Exercise material —
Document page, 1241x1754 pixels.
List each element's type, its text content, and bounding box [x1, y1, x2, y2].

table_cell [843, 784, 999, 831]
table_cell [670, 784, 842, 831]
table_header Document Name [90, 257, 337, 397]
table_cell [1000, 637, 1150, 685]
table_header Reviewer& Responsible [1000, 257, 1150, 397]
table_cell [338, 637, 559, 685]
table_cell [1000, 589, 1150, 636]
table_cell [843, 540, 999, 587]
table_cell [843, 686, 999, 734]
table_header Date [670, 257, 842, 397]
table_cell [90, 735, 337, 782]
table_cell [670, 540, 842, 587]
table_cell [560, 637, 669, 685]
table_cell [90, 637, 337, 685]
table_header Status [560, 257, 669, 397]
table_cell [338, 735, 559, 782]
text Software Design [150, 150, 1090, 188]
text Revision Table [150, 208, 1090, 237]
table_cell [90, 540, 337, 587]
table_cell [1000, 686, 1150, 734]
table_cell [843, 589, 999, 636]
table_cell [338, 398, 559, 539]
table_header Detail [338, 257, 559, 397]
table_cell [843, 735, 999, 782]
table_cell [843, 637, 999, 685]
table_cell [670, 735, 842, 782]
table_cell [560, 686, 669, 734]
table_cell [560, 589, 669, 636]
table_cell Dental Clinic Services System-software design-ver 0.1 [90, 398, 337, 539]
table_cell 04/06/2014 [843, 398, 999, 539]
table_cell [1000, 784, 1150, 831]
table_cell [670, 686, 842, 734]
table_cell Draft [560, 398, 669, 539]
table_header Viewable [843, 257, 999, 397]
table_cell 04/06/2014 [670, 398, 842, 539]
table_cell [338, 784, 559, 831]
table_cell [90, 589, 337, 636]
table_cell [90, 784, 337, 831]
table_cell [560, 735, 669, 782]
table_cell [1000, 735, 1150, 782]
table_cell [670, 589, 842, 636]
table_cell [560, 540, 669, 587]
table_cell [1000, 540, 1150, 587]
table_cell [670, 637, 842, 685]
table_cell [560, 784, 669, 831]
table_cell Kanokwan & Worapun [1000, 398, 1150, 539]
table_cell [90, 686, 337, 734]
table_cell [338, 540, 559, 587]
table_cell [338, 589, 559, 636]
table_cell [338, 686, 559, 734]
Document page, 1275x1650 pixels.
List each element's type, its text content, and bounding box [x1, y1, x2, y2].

What the task asks —
In the material above, tally every line with the string "page" in it, then give that number alone.

Completed task —
2